Jackson has scored 2,461 points and Wallace 1,964. Jackson has twice been first-team all-C-USA. Wallace, in turn, has been second-team all-C-USA twice. The Roadrunners have built their program around them, which means that Saturday likely will be an emotional day.

“I’ll probably be as emotional as anybody, with the exception of some of the family members,” Henson said. “Keaton’ll probably be pretty stone-faced. That’s kind of his M.O., anyway. Jhivvan will be emotional, I think.

“Once the ball gets tipped, I think they’ll play great. It’s unfortunate that we can’t have an arena full of fans come and honor them in that regard. We’re going to honor Phoenix, as well. Those guys have done a great job. Great ambassadors for our program.”

With Covid restrictions, attendance will be limited.

“Keaton and Jhivvan helped us turn this thing around,” the coach said. “Got the attention of everyone around the country, everyone around the league. Really proud of them. It’s amazing the accomplishments they’ve had. Wish we could celebrate it in more grand style. But we’ll do the best we can with Covid.”

Henson is approaching the games against the Blazers as if they’re as if they’re the last ones at home for his two stars.
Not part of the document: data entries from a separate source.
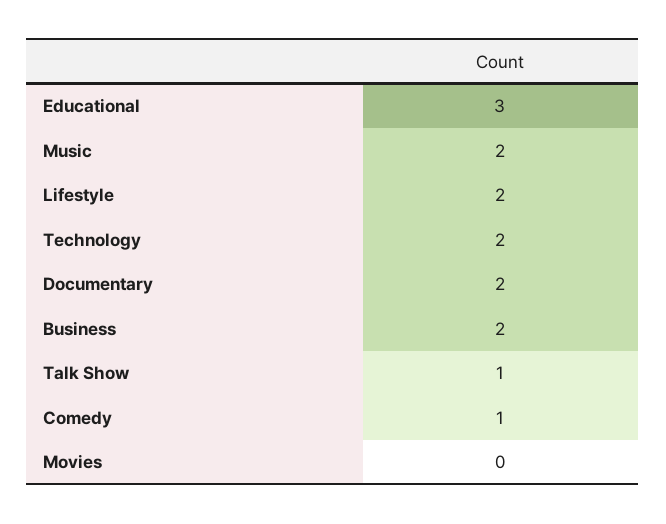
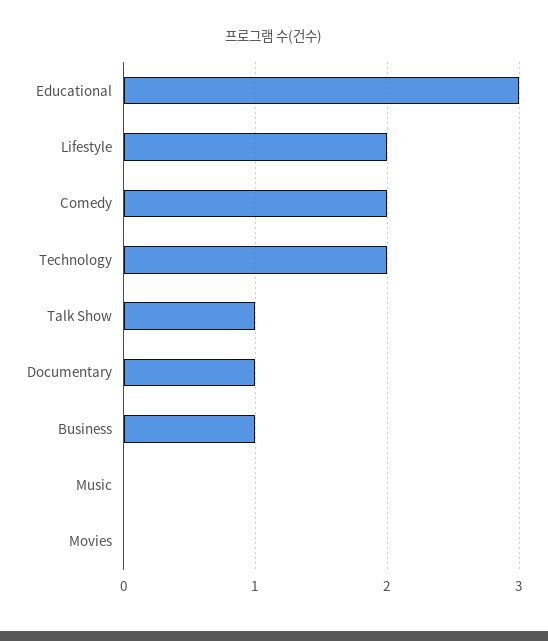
Music: 2 -> 0
Documentary: 2 -> 1
Business: 2 -> 1
Comedy: 1 -> 2

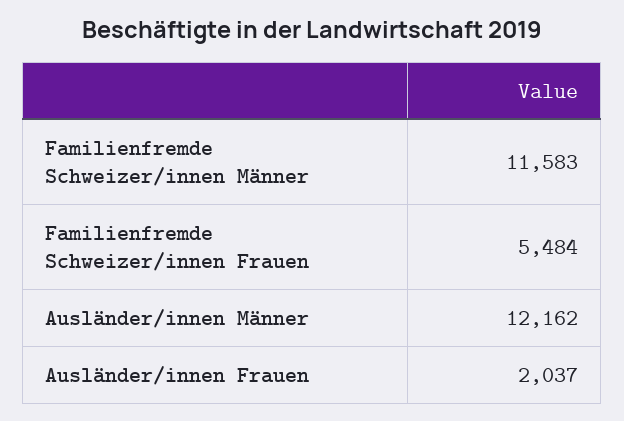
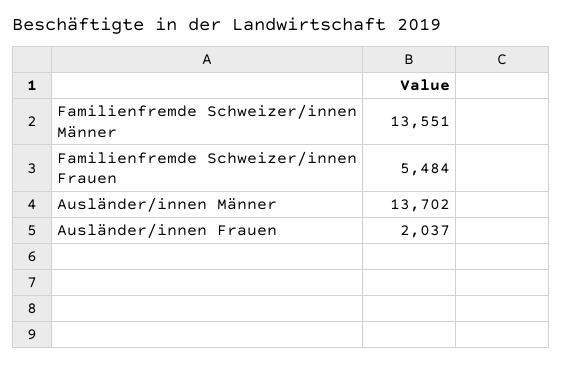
Familienfremde Schweizer/innen Männer: 11583 -> 13551
Ausländer/innen Männer: 12162 -> 13702

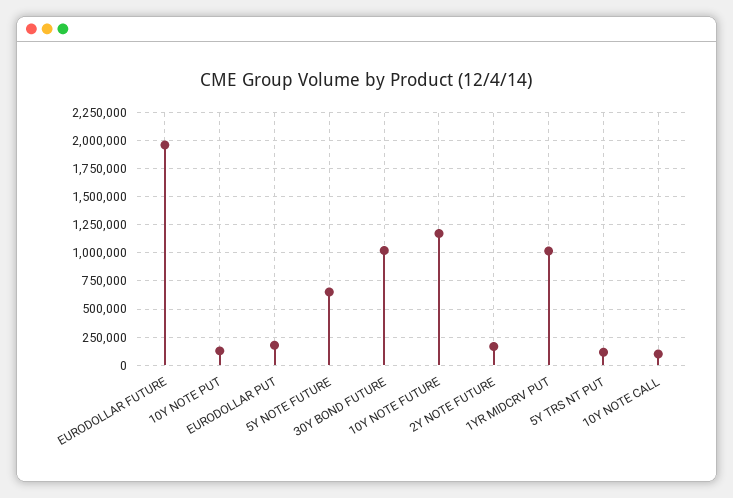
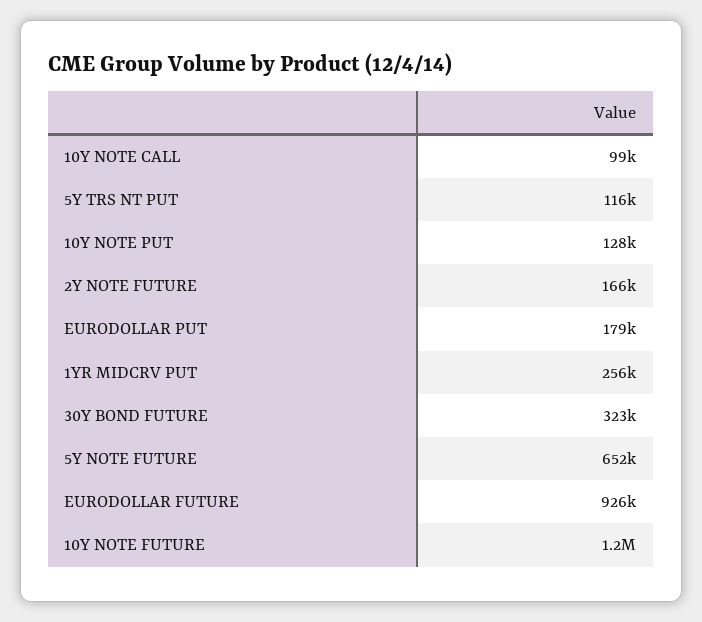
EURODOLLAR FUTURE: 2000000 -> 926000
30Y BOND FUTURE: 1000000 -> 323000
1YR MIDCRV PUT: 1000000 -> 256000

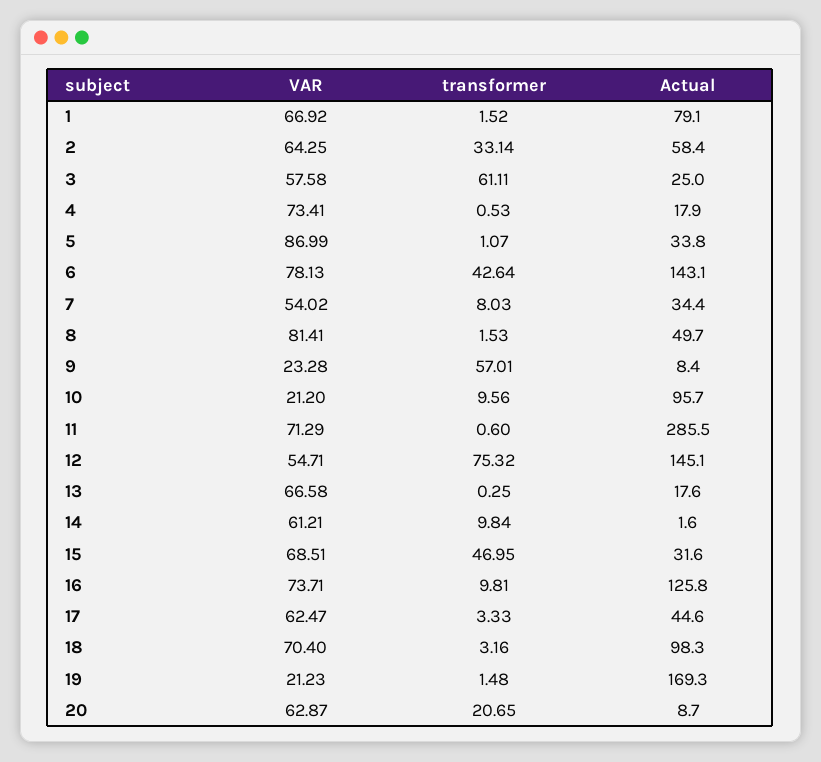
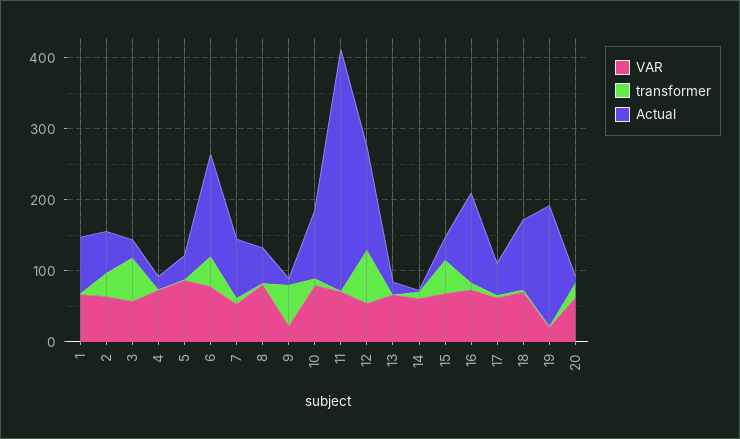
Actual, 7: 34.4 -> 80
VAR, 10: 21.2 -> 80
Actual, 11: 285.5 -> 340

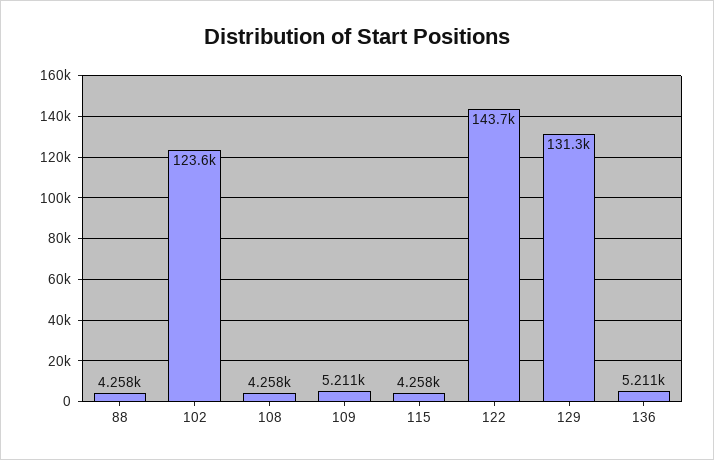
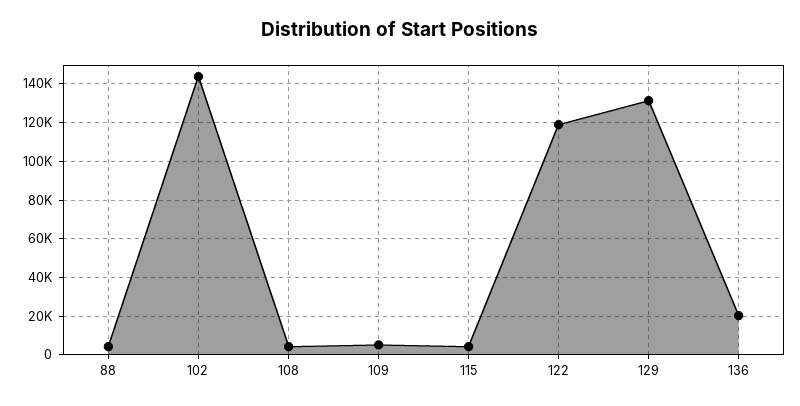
102: 123600 -> 145000
122: 143700 -> 120000
136: 5211 -> 20000

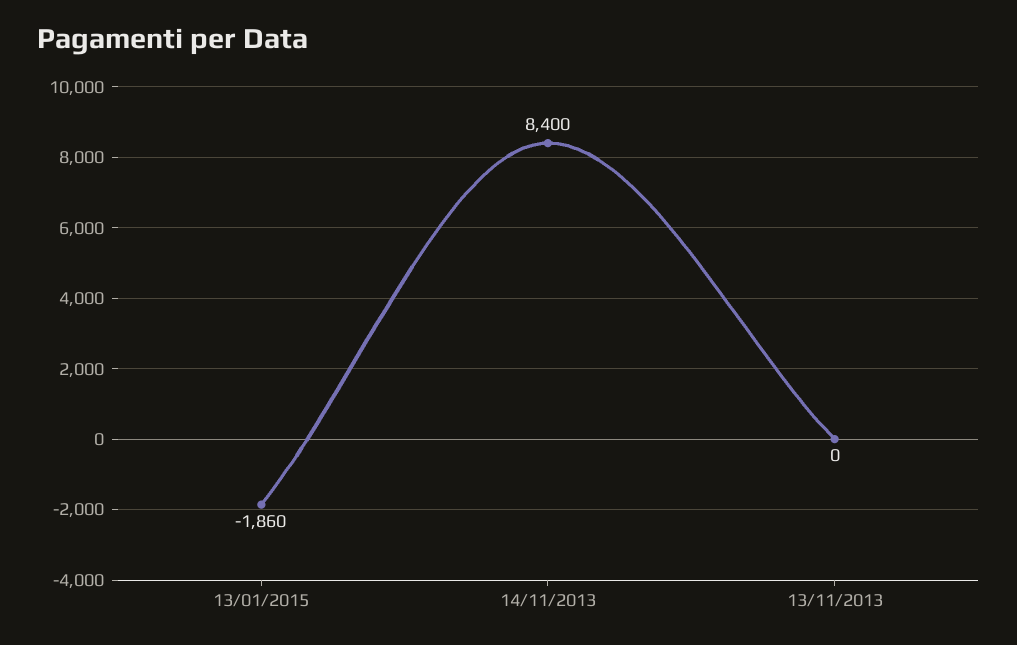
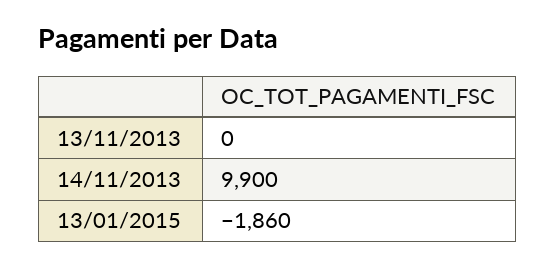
14/11/2013: 8400 -> 9900

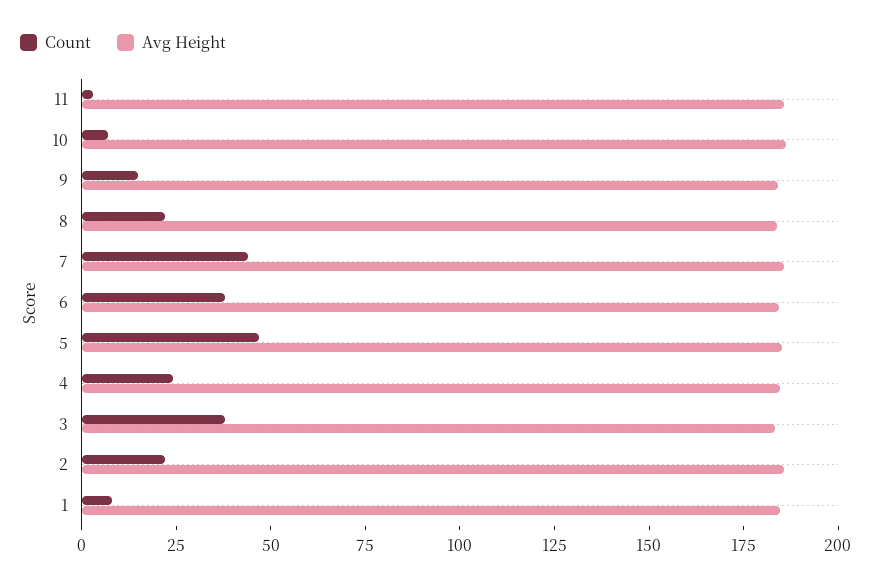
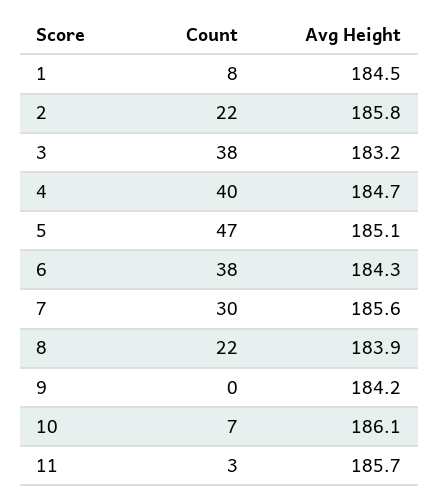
Count, 9: 15 -> 0
Count, 7: 45 -> 30
Count, 4: 25 -> 40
“My anticipation is that they have accomplished so much, I anticipate they’re ready to move on,” the coach said. “They love it here, and we’re glad they do, and we love having them here, but they both have sights set on winning a bunch more games here and then going and playing professionally. We haven’t spent a lot of time on the details with the scholarship numbers, or anything like that.”